(Stored entries)
-- -- --

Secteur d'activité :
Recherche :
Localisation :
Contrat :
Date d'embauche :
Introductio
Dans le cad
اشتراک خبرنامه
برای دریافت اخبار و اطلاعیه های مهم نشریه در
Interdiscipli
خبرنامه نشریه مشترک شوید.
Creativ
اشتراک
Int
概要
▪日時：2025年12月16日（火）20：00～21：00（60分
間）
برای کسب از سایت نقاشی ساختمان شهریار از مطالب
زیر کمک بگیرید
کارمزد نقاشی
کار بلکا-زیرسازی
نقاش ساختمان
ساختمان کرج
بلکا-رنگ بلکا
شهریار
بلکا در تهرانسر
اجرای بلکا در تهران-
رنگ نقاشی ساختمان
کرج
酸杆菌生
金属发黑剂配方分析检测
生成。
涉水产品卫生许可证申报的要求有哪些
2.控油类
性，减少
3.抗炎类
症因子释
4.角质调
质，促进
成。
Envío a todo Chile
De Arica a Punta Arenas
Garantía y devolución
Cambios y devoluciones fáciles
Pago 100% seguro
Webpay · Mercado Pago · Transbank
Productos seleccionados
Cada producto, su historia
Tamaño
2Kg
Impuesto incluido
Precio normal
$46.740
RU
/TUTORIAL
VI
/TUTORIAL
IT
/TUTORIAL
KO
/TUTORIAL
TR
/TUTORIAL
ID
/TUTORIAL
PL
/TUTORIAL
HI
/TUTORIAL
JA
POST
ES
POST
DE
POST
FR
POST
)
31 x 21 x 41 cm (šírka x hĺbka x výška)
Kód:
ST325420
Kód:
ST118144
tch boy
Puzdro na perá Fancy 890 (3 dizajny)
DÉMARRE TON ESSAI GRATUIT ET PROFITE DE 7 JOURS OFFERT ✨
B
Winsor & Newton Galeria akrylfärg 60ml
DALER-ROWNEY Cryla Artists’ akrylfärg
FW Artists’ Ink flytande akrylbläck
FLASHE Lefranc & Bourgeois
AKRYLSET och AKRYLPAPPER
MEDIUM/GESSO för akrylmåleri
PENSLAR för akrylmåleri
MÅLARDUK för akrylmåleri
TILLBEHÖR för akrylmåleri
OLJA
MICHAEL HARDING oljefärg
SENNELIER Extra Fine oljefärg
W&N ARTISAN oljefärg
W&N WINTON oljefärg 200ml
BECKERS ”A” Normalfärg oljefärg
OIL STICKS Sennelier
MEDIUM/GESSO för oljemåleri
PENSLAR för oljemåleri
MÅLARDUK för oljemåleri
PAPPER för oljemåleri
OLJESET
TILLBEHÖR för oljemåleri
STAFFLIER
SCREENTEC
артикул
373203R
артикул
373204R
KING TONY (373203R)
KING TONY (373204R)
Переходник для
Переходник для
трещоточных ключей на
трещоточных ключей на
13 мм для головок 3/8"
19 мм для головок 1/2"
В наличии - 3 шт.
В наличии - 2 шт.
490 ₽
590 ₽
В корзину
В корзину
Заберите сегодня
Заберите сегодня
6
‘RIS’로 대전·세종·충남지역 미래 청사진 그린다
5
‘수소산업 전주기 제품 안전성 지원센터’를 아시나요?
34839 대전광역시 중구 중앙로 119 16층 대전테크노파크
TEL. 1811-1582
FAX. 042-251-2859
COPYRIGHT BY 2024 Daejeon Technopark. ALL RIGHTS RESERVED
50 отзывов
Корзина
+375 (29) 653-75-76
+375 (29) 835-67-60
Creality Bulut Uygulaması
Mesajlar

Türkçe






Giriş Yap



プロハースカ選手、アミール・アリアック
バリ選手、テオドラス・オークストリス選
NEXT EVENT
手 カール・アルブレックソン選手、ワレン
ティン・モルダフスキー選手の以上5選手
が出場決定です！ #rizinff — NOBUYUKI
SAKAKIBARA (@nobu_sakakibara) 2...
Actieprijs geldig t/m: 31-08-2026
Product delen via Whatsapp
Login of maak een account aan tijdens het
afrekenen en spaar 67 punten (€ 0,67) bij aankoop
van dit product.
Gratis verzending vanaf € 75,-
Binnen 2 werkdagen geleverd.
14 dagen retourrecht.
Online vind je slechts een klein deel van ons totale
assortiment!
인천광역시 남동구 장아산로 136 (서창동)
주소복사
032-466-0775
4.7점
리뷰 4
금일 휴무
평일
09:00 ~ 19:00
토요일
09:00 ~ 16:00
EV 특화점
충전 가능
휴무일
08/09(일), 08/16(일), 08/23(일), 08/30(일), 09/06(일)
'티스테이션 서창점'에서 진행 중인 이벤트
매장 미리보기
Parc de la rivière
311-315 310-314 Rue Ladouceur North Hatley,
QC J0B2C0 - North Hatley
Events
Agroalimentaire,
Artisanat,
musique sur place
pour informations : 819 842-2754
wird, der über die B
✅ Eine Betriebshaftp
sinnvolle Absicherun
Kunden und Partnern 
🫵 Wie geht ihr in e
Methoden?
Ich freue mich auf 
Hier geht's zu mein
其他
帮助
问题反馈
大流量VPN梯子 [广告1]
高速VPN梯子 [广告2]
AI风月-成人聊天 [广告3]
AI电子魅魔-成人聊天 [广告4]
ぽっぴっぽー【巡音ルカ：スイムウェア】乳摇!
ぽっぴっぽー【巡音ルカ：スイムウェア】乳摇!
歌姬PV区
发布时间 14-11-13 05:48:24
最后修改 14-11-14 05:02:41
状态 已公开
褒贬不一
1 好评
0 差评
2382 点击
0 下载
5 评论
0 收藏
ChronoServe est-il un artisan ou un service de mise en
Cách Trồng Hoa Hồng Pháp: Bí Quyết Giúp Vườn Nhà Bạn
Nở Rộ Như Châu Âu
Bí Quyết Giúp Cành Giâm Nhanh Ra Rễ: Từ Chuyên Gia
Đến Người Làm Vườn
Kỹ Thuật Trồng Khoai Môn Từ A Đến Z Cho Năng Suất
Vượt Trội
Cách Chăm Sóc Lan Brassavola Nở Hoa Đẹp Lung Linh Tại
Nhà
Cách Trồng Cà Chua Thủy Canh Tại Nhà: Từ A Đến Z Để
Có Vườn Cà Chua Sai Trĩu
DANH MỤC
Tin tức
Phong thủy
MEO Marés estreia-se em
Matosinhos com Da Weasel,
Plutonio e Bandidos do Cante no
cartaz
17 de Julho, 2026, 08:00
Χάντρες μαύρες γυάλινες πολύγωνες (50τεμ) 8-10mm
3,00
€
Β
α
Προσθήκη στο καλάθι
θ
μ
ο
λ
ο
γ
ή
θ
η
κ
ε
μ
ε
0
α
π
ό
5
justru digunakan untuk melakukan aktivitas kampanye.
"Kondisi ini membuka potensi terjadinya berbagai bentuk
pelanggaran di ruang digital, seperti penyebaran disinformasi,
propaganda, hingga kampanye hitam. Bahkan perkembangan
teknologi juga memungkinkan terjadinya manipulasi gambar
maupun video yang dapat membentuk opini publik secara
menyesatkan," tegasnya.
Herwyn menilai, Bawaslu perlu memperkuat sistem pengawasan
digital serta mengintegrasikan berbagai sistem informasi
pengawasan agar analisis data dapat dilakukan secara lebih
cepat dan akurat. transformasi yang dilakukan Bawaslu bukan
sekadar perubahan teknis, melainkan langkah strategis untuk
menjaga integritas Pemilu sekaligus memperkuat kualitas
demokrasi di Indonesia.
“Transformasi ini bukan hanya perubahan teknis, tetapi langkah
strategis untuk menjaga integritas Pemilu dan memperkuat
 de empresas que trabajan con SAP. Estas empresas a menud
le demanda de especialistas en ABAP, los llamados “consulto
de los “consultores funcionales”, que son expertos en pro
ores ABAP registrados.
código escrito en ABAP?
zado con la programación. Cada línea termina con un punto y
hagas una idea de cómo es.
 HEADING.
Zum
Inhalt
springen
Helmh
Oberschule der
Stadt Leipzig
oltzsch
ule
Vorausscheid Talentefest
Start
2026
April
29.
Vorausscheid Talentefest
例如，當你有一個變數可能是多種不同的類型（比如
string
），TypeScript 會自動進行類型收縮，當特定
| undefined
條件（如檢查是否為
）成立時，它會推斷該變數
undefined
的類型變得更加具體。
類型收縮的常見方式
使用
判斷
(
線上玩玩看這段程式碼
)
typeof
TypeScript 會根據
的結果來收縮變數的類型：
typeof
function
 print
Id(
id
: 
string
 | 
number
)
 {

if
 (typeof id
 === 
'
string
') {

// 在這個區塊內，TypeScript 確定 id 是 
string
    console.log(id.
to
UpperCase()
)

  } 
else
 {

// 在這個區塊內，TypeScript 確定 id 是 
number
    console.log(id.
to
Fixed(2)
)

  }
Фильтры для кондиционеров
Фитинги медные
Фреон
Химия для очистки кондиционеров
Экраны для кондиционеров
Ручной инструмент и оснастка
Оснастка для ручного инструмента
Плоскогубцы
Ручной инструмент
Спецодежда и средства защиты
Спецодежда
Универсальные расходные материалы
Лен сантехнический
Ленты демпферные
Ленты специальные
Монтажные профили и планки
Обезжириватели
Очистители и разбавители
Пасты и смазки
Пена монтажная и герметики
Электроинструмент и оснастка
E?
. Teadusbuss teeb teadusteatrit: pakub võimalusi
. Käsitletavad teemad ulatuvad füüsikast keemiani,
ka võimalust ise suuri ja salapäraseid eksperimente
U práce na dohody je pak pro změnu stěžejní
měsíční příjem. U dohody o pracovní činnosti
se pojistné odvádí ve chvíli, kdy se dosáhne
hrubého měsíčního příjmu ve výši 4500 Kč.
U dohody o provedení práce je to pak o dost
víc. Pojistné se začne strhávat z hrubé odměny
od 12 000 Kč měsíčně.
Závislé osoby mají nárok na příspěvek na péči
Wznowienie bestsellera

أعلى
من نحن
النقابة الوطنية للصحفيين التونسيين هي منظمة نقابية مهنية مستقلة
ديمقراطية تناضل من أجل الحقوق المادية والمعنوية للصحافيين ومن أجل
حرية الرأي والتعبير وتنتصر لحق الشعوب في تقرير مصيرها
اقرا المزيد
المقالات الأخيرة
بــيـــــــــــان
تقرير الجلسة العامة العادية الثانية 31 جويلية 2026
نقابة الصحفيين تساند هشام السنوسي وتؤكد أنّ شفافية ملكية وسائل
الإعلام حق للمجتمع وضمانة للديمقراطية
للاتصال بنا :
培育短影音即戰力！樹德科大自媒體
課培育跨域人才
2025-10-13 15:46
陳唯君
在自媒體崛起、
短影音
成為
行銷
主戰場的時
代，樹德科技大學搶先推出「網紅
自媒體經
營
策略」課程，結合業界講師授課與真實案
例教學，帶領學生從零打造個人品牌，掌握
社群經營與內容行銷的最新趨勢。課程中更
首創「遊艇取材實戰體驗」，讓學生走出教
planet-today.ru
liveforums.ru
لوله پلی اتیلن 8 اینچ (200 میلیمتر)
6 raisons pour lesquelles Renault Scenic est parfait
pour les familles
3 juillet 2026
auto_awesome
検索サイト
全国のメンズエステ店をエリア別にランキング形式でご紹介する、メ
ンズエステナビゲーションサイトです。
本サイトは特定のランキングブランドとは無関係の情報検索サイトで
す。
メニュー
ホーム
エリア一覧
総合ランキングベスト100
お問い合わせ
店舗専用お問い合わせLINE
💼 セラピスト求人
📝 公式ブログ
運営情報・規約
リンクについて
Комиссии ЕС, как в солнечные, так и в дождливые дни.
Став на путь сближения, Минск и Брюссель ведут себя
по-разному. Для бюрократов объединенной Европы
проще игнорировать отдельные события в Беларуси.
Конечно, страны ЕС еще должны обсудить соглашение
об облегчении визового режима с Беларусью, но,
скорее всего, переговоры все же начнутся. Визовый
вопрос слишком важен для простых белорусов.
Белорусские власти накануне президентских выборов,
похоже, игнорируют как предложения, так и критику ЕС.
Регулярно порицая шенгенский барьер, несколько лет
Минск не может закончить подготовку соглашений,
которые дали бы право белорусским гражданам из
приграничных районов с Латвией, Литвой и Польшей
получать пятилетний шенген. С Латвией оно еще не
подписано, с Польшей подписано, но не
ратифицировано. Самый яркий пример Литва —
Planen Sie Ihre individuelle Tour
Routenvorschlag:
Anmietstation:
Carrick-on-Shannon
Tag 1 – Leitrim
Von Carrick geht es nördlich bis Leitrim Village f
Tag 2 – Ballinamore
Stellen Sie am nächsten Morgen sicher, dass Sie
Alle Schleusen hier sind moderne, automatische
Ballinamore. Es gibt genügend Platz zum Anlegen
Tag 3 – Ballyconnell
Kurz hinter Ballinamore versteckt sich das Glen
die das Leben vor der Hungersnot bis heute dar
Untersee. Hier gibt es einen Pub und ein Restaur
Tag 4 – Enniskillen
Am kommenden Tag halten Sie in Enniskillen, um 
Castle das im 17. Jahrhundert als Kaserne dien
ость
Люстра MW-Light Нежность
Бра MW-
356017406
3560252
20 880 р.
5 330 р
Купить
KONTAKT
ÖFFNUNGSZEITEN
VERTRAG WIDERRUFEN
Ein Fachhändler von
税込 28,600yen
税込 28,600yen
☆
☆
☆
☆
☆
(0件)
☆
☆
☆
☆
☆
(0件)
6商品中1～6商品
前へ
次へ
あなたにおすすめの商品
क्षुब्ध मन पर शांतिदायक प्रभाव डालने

-- -- --

Exercise brief: Please repeat the rows word for word, from the first line through the line containing "COPYRIGHT BY 2024", including both.

Answer to the problem:
Secteur d'activité :
Recherche :
Localisation :
Contrat :
Date d'embauche :
Introductio
Dans le cad
اشتراک خبرنامه
برای دریافت اخبار و اطلاعیه های مهم نشریه در
Interdiscipli
خبرنامه نشریه مشترک شوید.
Creativ
اشتراک
Int
概要
▪日時：2025年12月16日（火）20：00～21：00（60分
間）
برای کسب از سایت نقاشی ساختمان شهریار از مطالب
زیر کمک بگیرید
کارمزد نقاشی
کار بلکا-زیرسازی
نقاش ساختمان
ساختمان کرج
بلکا-رنگ بلکا
شهریار
بلکا در تهرانسر
اجرای بلکا در تهران-
رنگ نقاشی ساختمان
کرج
酸杆菌生
金属发黑剂配方分析检测
生成。
涉水产品卫生许可证申报的要求有哪些
2.控油类
性，减少
3.抗炎类
症因子释
4.角质调
质，促进
成。
Envío a todo Chile
De Arica a Punta Arenas
Garantía y devolución
Cambios y devoluciones fáciles
Pago 100% seguro
Webpay · Mercado Pago · Transbank
Productos seleccionados
Cada producto, su historia
Tamaño
2Kg
Impuesto incluido
Precio normal
$46.740
RU
/TUTORIAL
VI
/TUTORIAL
IT
/TUTORIAL
KO
/TUTORIAL
TR
/TUTORIAL
ID
/TUTORIAL
PL
/TUTORIAL
HI
/TUTORIAL
JA
POST
ES
POST
DE
POST
FR
POST
)
31 x 21 x 41 cm (šírka x hĺbka x výška)
Kód:
ST325420
Kód:
ST118144
tch boy
Puzdro na perá Fancy 890 (3 dizajny)
DÉMARRE TON ESSAI GRATUIT ET PROFITE DE 7 JOURS OFFERT ✨
B
Winsor & Newton Galeria akrylfärg 60ml
DALER-ROWNEY Cryla Artists’ akrylfärg
FW Artists’ Ink flytande akrylbläck
FLASHE Lefranc & Bourgeois
AKRYLSET och AKRYLPAPPER
MEDIUM/GESSO för akrylmåleri
PENSLAR för akrylmåleri
MÅLARDUK för akrylmåleri
TILLBEHÖR för akrylmåleri
OLJA
MICHAEL HARDING oljefärg
SENNELIER Extra Fine oljefärg
W&N ARTISAN oljefärg
W&N WINTON oljefärg 200ml
BECKERS ”A” Normalfärg oljefärg
OIL STICKS Sennelier
MEDIUM/GESSO för oljemåleri
PENSLAR för oljemåleri
MÅLARDUK för oljemåleri
PAPPER för oljemåleri
OLJESET
TILLBEHÖR för oljemåleri
STAFFLIER
SCREENTEC
артикул
373203R
артикул
373204R
KING TONY (373203R)
KING TONY (373204R)
Переходник для
Переходник для
трещоточных ключей на
трещоточных ключей на
13 мм для головок 3/8"
19 мм для головок 1/2"
В наличии - 3 шт.
В наличии - 2 шт.
490 ₽
590 ₽
В корзину
В корзину
Заберите сегодня
Заберите сегодня
6
‘RIS’로 대전·세종·충남지역 미래 청사진 그린다
5
‘수소산업 전주기 제품 안전성 지원센터’를 아시나요?
34839 대전광역시 중구 중앙로 119 16층 대전테크노파크
TEL. 1811-1582
FAX. 042-251-2859
COPYRIGHT BY 2024 Daejeon Technopark. ALL RIGHTS RESERVED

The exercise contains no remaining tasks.